In voluminous writings, the mystics described the fate of the resurrected souls, imagined the precise details of their existence in the afterlife, and charted its chronology in relation to the sefirot, or divine emanations. The Spanish exegete Moses Nahmanides (Mosheh ben Nah: man, c. 1194–1270) devotes considerable effort in the Gate of the Reward to reconciling a mystical view of the afterlife with Maimonidean eschatology. Nahmanides posits the existence of three distinct worlds that follow this one: (1) a world of souls, roughly equivalent to the rabbinic Gan EEden and Geihinnom, which the soul enters immediately after death to be rewarded or punished; (2) a future world that is synonymous with the messianic age and will culminate in a final judgment and resurrection; and (3) the world to come, in which “the body will become like the soul and the soul will be cleaving to knowledge of the Most High.”

A second stage in the history of qabbalistic eschatology began with the appearance of the Zohar (completed in approximately 1300), which describes the afterlife in terms of the separate fates of the three parts of the soul, the nefesh, the ruah: , and the neshamah. Since only the first two were considered to be susceptible to sin, they alone were subject to punishment. The neshamah in its unsullied state was believed to be stored up after death in a special place, often called the tseror ha-h: ayyim, “the bundle of life” (a term borrowed from 1 Samuel 25:29), which was sometimes identified with one of the sefirot. Because the doctrine of the preexistence of the soul was also widely accepted in these qabbalistic circles, the soul’s final sojourn among the sefirot could be seen as simply a return to its birthplace.

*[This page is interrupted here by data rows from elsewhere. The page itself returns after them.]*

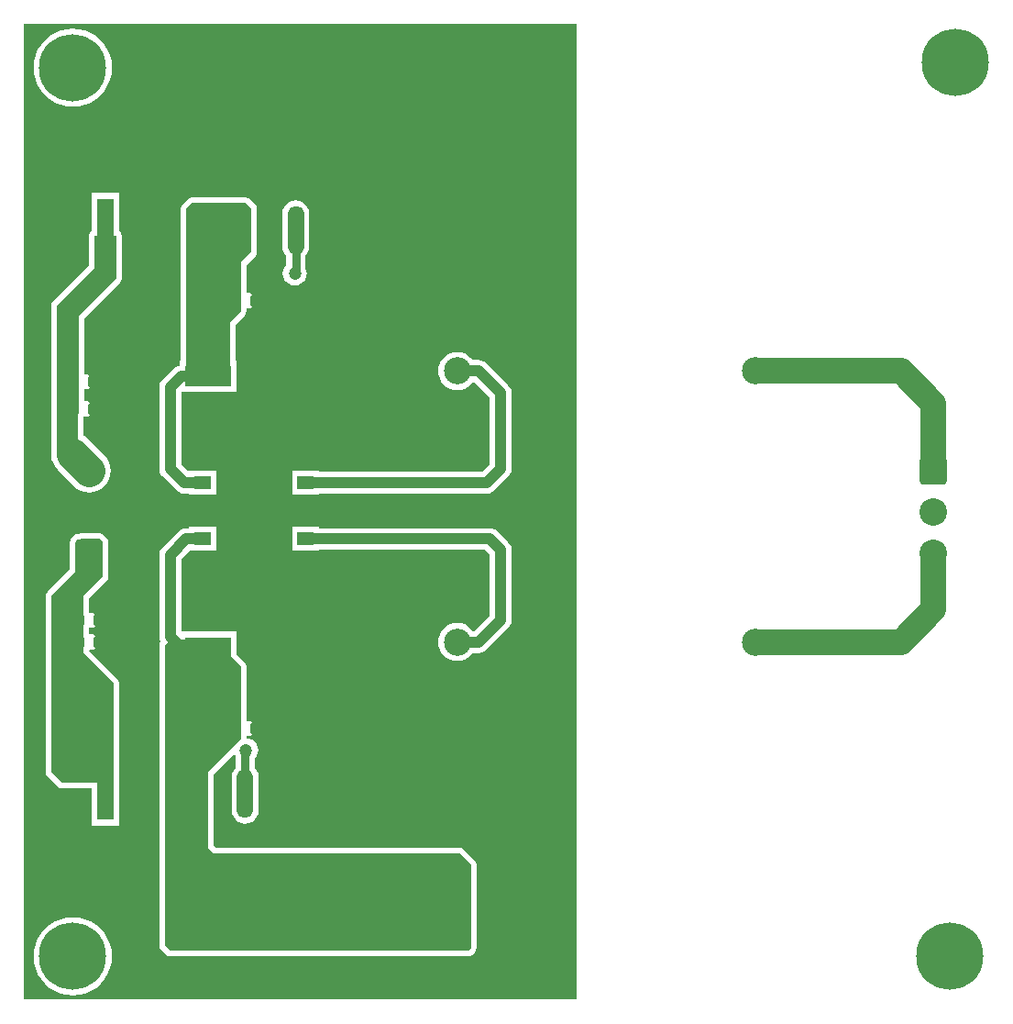
<source format=gtl>
%FSLAX23Y23*%
%MOMM*%
%SFA1B1*%

%IPPOS*%
%AMD14*
4,1,8,-0.449580,0.386080,-0.449580,-0.386080,-0.337820,-0.500380,0.337820,-0.500380,0.449580,-0.386080,0.449580,0.386080,0.337820,0.500380,-0.337820,0.500380,-0.449580,0.386080,0.0*
1,1,0.226000,-0.337820,0.386080*
1,1,0.226000,-0.337820,-0.386080*
1,1,0.226000,0.337820,-0.386080*
1,1,0.226000,0.337820,0.386080*
%
%AMD24*
4,1,8,-0.952500,-1.270000,0.952500,-1.270000,1.270000,-0.952500,1.270000,0.952500,0.952500,1.270000,-0.952500,1.270000,-1.270000,0.952500,-1.270000,-0.952500,-0.952500,-1.270000,0.0*
1,1,0.636000,-0.952500,-0.952500*
1,1,0.636000,0.952500,-0.952500*
1,1,0.636000,0.952500,0.952500*
1,1,0.636000,-0.952500,0.952500*
%
%ADD10R,1.519997X1.199998*%
%ADD11O,1.499997X4.499991*%
%ADD12O,1.499997X4.499991*%
%ADD13R,10.999978X8.999982*%
G04~CAMADD=14~8~0.0~0.0~393.7~354.3~44.5~0.0~15~0.0~0.0~0.0~0.0~0~0.0~0.0~0.0~0.0~0~0.0~0.0~0.0~90.0~354.0~394.0*
%ADD14D14*%
%ADD15R,1.599997X3.499993*%
%ADD16R,4.199992X1.899996*%
%ADD17C,2.399995*%
%ADD18C,0.999998*%
%ADD19C,0.699999*%
%ADD20C,0.799998*%
%ADD21C,2.999994*%
%ADD22C,6.199988*%
%ADD23C,2.499995*%
G04~CAMADD=24~8~0.0~0.0~1000.0~1000.0~125.2~0.0~15~0.0~0.0~0.0~0.0~0~0.0~0.0~0.0~0.0~0~0.0~0.0~0.0~180.0~1000.0~1000.0*
%ADD24D24*%
%ADD25C,2.539995*%
%ADD26C,0.799998*%
%ADD27C,1.199998*%
%LNanalogpsu-1*%
%LPD*%
G36*
X53499Y83749D02*
Y2499D01*
X2499*
Y92499*
X53499*
Y83749*
G37*
%LNanalogpsu-2*%
%LPC*%
G36*
X29759Y46099D02*
X27239D01*
Y43899*
X29759*
Y43990*
X45081*
X45490Y43581*
Y37917*
X44081Y36508*
X43935*
X43742Y36742*
X43476Y36961*
X43172Y37124*
X42842Y37224*
X42499Y37257*
X42156Y37224*
X41826Y37124*
X41522Y36961*
X41256Y36742*
X41037Y36476*
X40874Y36172*
X40774Y35842*
X40741Y35499*
X40774Y35156*
X40874Y34826*
X41037Y34522*
X41256Y34256*
X41522Y34037*
X41826Y33874*
X42156Y33774*
X42499Y33741*
X42842Y33774*
X43172Y33874*
X43476Y34037*
X43742Y34256*
X43935Y34490*
X44499*
X44760Y34525*
X45003Y34626*
X45212Y34786*
X47212Y36786*
X47373Y36995*
X47473Y37238*
X47508Y37499*
Y43999*
X47473Y44260*
X47373Y44503*
X47212Y44712*
X46212Y45712*
X46003Y45872*
X45760Y45973*
X45499Y46008*
X29759*
Y46099*
G37*
G36*
X22999Y76509D02*
X17999D01*
X17804Y76470*
X17639Y76359*
X17139Y75859*
X17028Y75694*
X16989Y75499*
Y61449*
X16899*
Y60994*
X16738Y60973*
X16566Y60902*
X16495Y60873*
X16286Y60712*
X15286Y59712*
X15126Y59503*
X15025Y59260*
X14990Y58999*
Y51499*
X15025Y51238*
X15126Y50995*
X15286Y50786*
X16586Y49486*
X16795Y49325*
X17038Y49225*
X17299Y49190*
X17739*
Y49099*
X20259*
Y51299*
X17739*
X17625*
X17008Y51917*
Y58549*
X22099*
Y61449*
X22009*
Y64788*
X22859Y65639*
X22970Y65804*
X23009Y65999*
Y66291*
X23014Y66299*
X23399*
X23599Y66499*
Y67499*
X23399Y67699*
X23014*
X23009Y67707*
Y70288*
X23859Y71139*
X23970Y71304*
X24009Y71499*
Y75499*
X23976Y75662*
X23970Y75694*
X23859Y75859*
X23359Y76359*
X23194Y76470*
X22999Y76509*
G37*
G36*
X20259Y46099D02*
X17739D01*
Y46008*
X17499*
X17238Y45973*
X16995Y45872*
X16786Y45712*
X15286Y44212*
X15126Y44003*
X15025Y43760*
X14990Y43499*
Y35999*
X15025Y35738*
X15101Y35554*
X15028Y35444*
X14989Y35249*
Y7499*
X15022Y7336*
X15028Y7304*
X15139Y7139*
X15639Y6639*
X15804Y6528*
X15999Y6489*
X19459*
Y6474*
X31459*
Y6489*
X43499*
X43694Y6528*
X43859Y6639*
X44109Y6889*
X44220Y7054*
X44259Y7249*
Y14999*
X44226Y15162*
X44220Y15194*
X44109Y15359*
X43109Y16359*
X42944Y16470*
X42749Y16509*
X20210*
X20009Y16710*
Y23288*
X21865Y25144*
X21963Y25125*
X22011Y25009*
Y23869*
X21827Y23629*
X21701Y23325*
X21658Y22999*
Y19999*
X21701Y19673*
X21827Y19369*
X22027Y19107*
X22289Y18907*
X22593Y18781*
X22919Y18738*
X23245Y18781*
X23549Y18907*
X23811Y19107*
X24011Y19369*
X24137Y19673*
X24180Y19999*
Y22999*
X24137Y23325*
X24011Y23629*
X23827Y23869*
Y24746*
X23849Y24800*
X23960Y24944*
X24071Y25212*
X24108Y25499*
X24071Y25786*
X23960Y26054*
X23784Y26284*
X23554Y26460*
X23286Y26571*
X23009Y26607*
Y26791*
X23014Y26799*
X23399*
X23599Y26999*
Y27999*
X23399Y28199*
X23014*
X23009Y28207*
Y33249*
X22976Y33412*
X22970Y33444*
X22859Y33609*
X22099Y34370*
Y36449*
X17008*
Y43081*
X17825Y43899*
X20259*
Y46099*
G37*
G36*
X6999Y10110D02*
X6434Y10066D01*
X5883Y9933*
X5360Y9717*
X4876Y9420*
X4446Y9052*
X4078Y8622*
X3781Y8138*
X3565Y7615*
X3432Y7064*
X3388Y6499*
X3432Y5934*
X3565Y5383*
X3781Y4860*
X4078Y4376*
X4446Y3946*
X4876Y3578*
X5360Y3281*
X5883Y3065*
X6434Y2932*
X6999Y2888*
X7564Y2932*
X8115Y3065*
X8638Y3281*
X9122Y3578*
X9552Y3946*
X9920Y4376*
X10217Y4860*
X10433Y5383*
X10566Y5934*
X10610Y6499*
X10566Y7064*
X10433Y7615*
X10217Y8138*
X9920Y8622*
X9552Y9052*
X9122Y9420*
X8638Y9717*
X8115Y9933*
X7564Y10066*
X6999Y10110*
G37*
G36*
X9499Y45509D02*
X7749D01*
X7554Y45470*
X7548Y45466*
X7547*
X7333Y45438*
X7134Y45356*
X6963Y45225*
X6832Y45054*
X6750Y44855*
X6722Y44642*
Y42736*
X6739Y42605*
Y42210*
X4639Y40109*
X4528Y39944*
X4489Y39749*
Y23499*
X4522Y23336*
X4528Y23304*
X4639Y23139*
X5639Y22139*
X5804Y22028*
X5999Y21989*
X8699*
Y18549*
X11299*
Y23049*
X11259*
Y31749*
X11226Y31912*
X11220Y31944*
X11109Y32109*
X8512Y34707*
X8551Y34799*
X8899*
X9099Y34999*
Y35999*
X8899Y36199*
X8514*
X8509Y36207*
Y36791*
X8514Y36799*
X8899*
X9099Y36999*
Y37999*
X8899Y38199*
X8514*
X8509Y38207*
Y39538*
X10109Y41139*
X10220Y41304*
X10259Y41499*
Y42605*
X10276Y42736*
Y44642*
X10248Y44855*
X10228Y44902*
X10226Y44912*
X10220Y44944*
X10196Y44979*
X10166Y45054*
X10035Y45225*
X9864Y45356*
X9863*
X9859Y45359*
X9694Y45470*
X9499Y45509*
G37*
G36*
X6999Y92110D02*
X6434Y92066D01*
X5883Y91933*
X5360Y91717*
X4876Y91420*
X4446Y91052*
X4078Y90622*
X3781Y90138*
X3565Y89615*
X3432Y89064*
X3388Y88499*
X3432Y87934*
X3565Y87383*
X3781Y86860*
X4078Y86376*
X4446Y85946*
X4876Y85578*
X5360Y85281*
X5883Y85065*
X6434Y84932*
X6999Y84888*
X7564Y84932*
X8115Y85065*
X8638Y85281*
X9122Y85578*
X9552Y85946*
X9920Y86376*
X10217Y86860*
X10433Y87383*
X10566Y87934*
X10610Y88499*
X10566Y89064*
X10433Y89615*
X10217Y90138*
X9920Y90622*
X9552Y91052*
X9122Y91420*
X8638Y91717*
X8115Y91933*
X7564Y92066*
X6999Y92110*
G37*
G36*
X27579Y76260D02*
X27253Y76217D01*
X26949Y76091*
X26687Y75891*
X26487Y75629*
X26361Y75325*
X26318Y74999*
Y71999*
X26361Y71673*
X26487Y71369*
X26671Y71129*
Y70227*
X26538Y70054*
X26427Y69786*
X26390Y69499*
X26427Y69212*
X26538Y68944*
X26714Y68714*
X26944Y68538*
X27212Y68427*
X27499Y68390*
X27786Y68427*
X28054Y68538*
X28284Y68714*
X28460Y68944*
X28571Y69212*
X28608Y69499*
X28571Y69786*
X28487Y69989*
Y71129*
X28671Y71369*
X28797Y71673*
X28840Y71999*
Y74999*
X28797Y75325*
X28671Y75629*
X28471Y75891*
X28209Y76091*
X27905Y76217*
X27579Y76260*
G37*
G36*
X11299Y76949D02*
X8699D01*
Y73400*
X8639Y73359*
X8528Y73194*
X8489Y72999*
Y70210*
X5139Y66859*
X5028Y66694*
X4989Y66499*
Y52499*
X5028Y52304*
X5091Y52210*
X5142Y52040*
X5328Y51692*
X5578Y51388*
X7078Y49888*
X7382Y49638*
X7730Y49452*
X8107Y49338*
X8499Y49299*
X8891Y49338*
X9268Y49452*
X9616Y49638*
X9920Y49888*
X10170Y50192*
X10356Y50540*
X10470Y50917*
X10509Y51309*
X10470Y51701*
X10356Y52078*
X10170Y52426*
X9920Y52730*
X8420Y54230*
X8116Y54480*
X8009Y54537*
Y56291*
X8014Y56299*
X8399*
X8599Y56499*
Y57499*
X8399Y57699*
X8057*
Y58799*
X8399*
X8599Y58999*
Y59999*
X8399Y60199*
X8057*
Y65336*
X11359Y68639*
X11470Y68804*
X11509Y68999*
Y72999*
X11470Y73194*
X11359Y73359*
X11299Y73400*
Y76949*
G37*
G36*
X42499Y62257D02*
X42156Y62224D01*
X41826Y62124*
X41522Y61961*
X41256Y61742*
X41037Y61476*
X40874Y61172*
X40774Y60842*
X40741Y60499*
X40774Y60156*
X40874Y59826*
X41037Y59522*
X41256Y59256*
X41522Y59037*
X41826Y58874*
X42156Y58774*
X42499Y58741*
X42842Y58774*
X43172Y58874*
X43476Y59037*
X43742Y59256*
X43935Y59490*
X44081*
X45490Y58081*
Y51917*
X44781Y51208*
X29759*
Y51299*
X27239*
Y49099*
X29759*
Y49190*
X45199*
X45460Y49225*
X45703Y49325*
X45912Y49486*
X47212Y50786*
X47373Y50995*
X47473Y51238*
X47508Y51499*
Y58499*
X47473Y58760*
X47373Y59003*
X47212Y59212*
X45212Y61212*
X45003Y61373*
X44760Y61473*
X44499Y61508*
X43935*
X43742Y61742*
X43476Y61961*
X43172Y62124*
X42842Y62224*
X42499Y62257*
G37*
%LNanalogpsu-3*%
%LPD*%
G36*
X21249Y35249D02*
Y34499D01*
X22499Y33249*
Y26499*
X19499Y23499*
Y16499*
X19999Y15999*
X42749*
X43749Y14999*
Y7249*
X43499Y6999*
X15999*
X15499Y7499*
Y35249*
X15999Y35749*
X21499*
X21249Y35249*
G37*
G36*
X9749Y44749D02*
Y41499D01*
X7999Y39749*
Y34499*
X10749Y31749*
Y22499*
X5999*
X4999Y23499*
Y39749*
X7249Y41999*
Y44499*
X7749Y44999*
X9499*
X9749Y44749*
G37*
G36*
X10999Y68999D02*
D01*
X7499Y65499*
Y52999*
X6999Y52499*
X5499*
Y66499*
X8999Y69999*
Y72999*
X10999*
Y68999*
G37*
G36*
X23499Y75499D02*
Y71499D01*
X22499Y70499*
Y65999*
X21499Y64999*
Y60499*
X17499*
Y75499*
X17999Y75999*
X22999*
X23499Y75499*
G37*
G54D10*
X18999Y44999D03*
X28499D03*
X18999Y50199D03*
X28499D03*
G54D11*
X22919Y21499D03*
X27579Y73499D03*
G54D12*
X27999Y21499D03*
X22499Y73499D03*
G54D13*
X25459Y11474D03*
X25039Y83524D03*
G54D14*
X8849Y56999D03*
X7149D03*
Y59499D03*
X8849D03*
X22149Y66999D03*
X23849D03*
Y27499D03*
X22149D03*
X9349Y35499D03*
X7649D03*
Y37499D03*
X9349D03*
G54D15*
X9999Y74699D03*
Y80299D03*
Y15199D03*
Y20799D03*
G54D16*
X19499Y59999D03*
X26499D03*
Y34999D03*
X19499D03*
G54D17*
X86499Y38499D02*
Y43689D01*
X83499Y35499D02*
X86499Y38499D01*
X69999Y35499D02*
X83499D01*
X86499Y51309D02*
Y57499D01*
X83499Y60499D02*
X86499Y57499D01*
X69999Y60499D02*
X83499D01*
G54D18*
X28499Y50199D02*
X45199D01*
X46499Y51499*
Y58499*
X44499Y60499D02*
X46499Y58499D01*
X42499Y60499D02*
X44499D01*
X28499Y44999D02*
X45499D01*
X46499Y43999*
X42499Y35499D02*
X44499D01*
X46499Y37499*
Y43999*
X17499Y44999D02*
X18999D01*
X15999Y43499D02*
X17499Y44999D01*
X15999Y35999D02*
Y43499D01*
Y35999D02*
X16999Y34999D01*
X19499*
X17299Y50199D02*
X18999D01*
X15999Y51499D02*
X17299Y50199D01*
X15999Y51499D02*
Y58999D01*
X16999Y59999*
X19499*
G54D19*
X19499Y28499D02*
X20499Y27499D01*
X19499Y28499D02*
Y34999D01*
X20499Y27499D02*
X22149D01*
X20499Y25499D02*
Y27499D01*
X18499Y23499D02*
X20499Y25499D01*
X18499Y15499D02*
Y23499D01*
X20499Y27499D02*
D01*
X18499Y15499D02*
X22524Y11474D01*
X25459*
G54D20*
X19999Y66999D02*
X22149D01*
X19499Y66499D02*
X19999Y66999D01*
X19499Y59999D02*
Y66499D01*
X9999Y70999D02*
Y74699D01*
X27579Y69579D02*
Y73499D01*
X27499Y69499D02*
X27579Y69579D01*
X7149Y59499D02*
Y66649D01*
X9999Y69499*
Y70999*
X7149Y56999D02*
Y59499D01*
X9999Y20799D02*
Y24499D01*
X22919Y21499D02*
Y25019D01*
X22999Y25099*
G54D21*
X6999Y52809D02*
X8499Y51309D01*
G54D22*
X6999Y88499D03*
Y6499D03*
X87999D03*
X88499Y88999D03*
G54D23*
X42499Y40499D03*
Y55499D03*
Y60499D03*
X69999D03*
X42499Y35499D03*
X69999D03*
G54D24*
X86499Y51309D03*
X8499Y43689D03*
G54D25*
X86499Y47499D03*
Y43689D03*
X8499Y47499D03*
Y51309D03*
G54D26*
X21499Y14499D03*
X22499D03*
X24499D03*
X23499D03*
X26499D03*
X25499D03*
X28499D03*
X27499D03*
X22499Y12999D03*
X24499D03*
X23499D03*
X26499D03*
X25499D03*
X28499D03*
X27499D03*
X26499Y11499D03*
X25499D03*
X27499D03*
X28499D03*
X21499D03*
Y12999D03*
X22499Y11499D03*
X23499D03*
X24499D03*
G54D27*
X9999Y70999D03*
X27499Y69499D03*
X9999Y24499D03*
X22999Y25499D03*
M02*
</source>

Probably the most unusual aspect of qabbalistic eschatology is the belief in gilgul, or metempsychosis, the transmigration of souls after death. This belief gained increasing prominence in qabbalistic thought from the thirteenth century onward. Originally considered a unique punishment for extraordinary sins (particularly of a sexual kind), gilgul came to be viewed, paradoxically, as an exemplary instance of God’s mercy, since the chance to be reborn gave its victims an opportunity to correct their sins and thus restore themselves as spiritual beings. As a form of punishment, however, the concept of gilgul conflicted with the idea of Geihinnom—a conflict that was never successfully resolved—and in later Qabbalah, the notion of gilgul gradually became a principle wherein everything in the world, from inorganic matter to the angels, was believed to be in a state of constant flux and metamorphosis. Thus, in order to repair the damage they had done in their earlier existence, certain souls were supposed to have been reincarnated at later moments in history that were similar to those in which they had first lived; accordingly, David, Bathsheba, and Uriah were considered to be the gilgulim of Adam, Eve, and the serpent; Moses and Jethro, those of Cain and Abel. In the later Middle Ages, the notion of transmigration was eventually absorbed into folk belief. By the sixteenth century, the dibbuq (dybbuk), which originally was simply the name for a demon, had come to represent a soul whose sins were so enormous that they could not be repaired even through gilgul. The poor soul consequently wandered through the world in desperate search of refuge in helpless living persons, whom it subsequently possessed and tormented.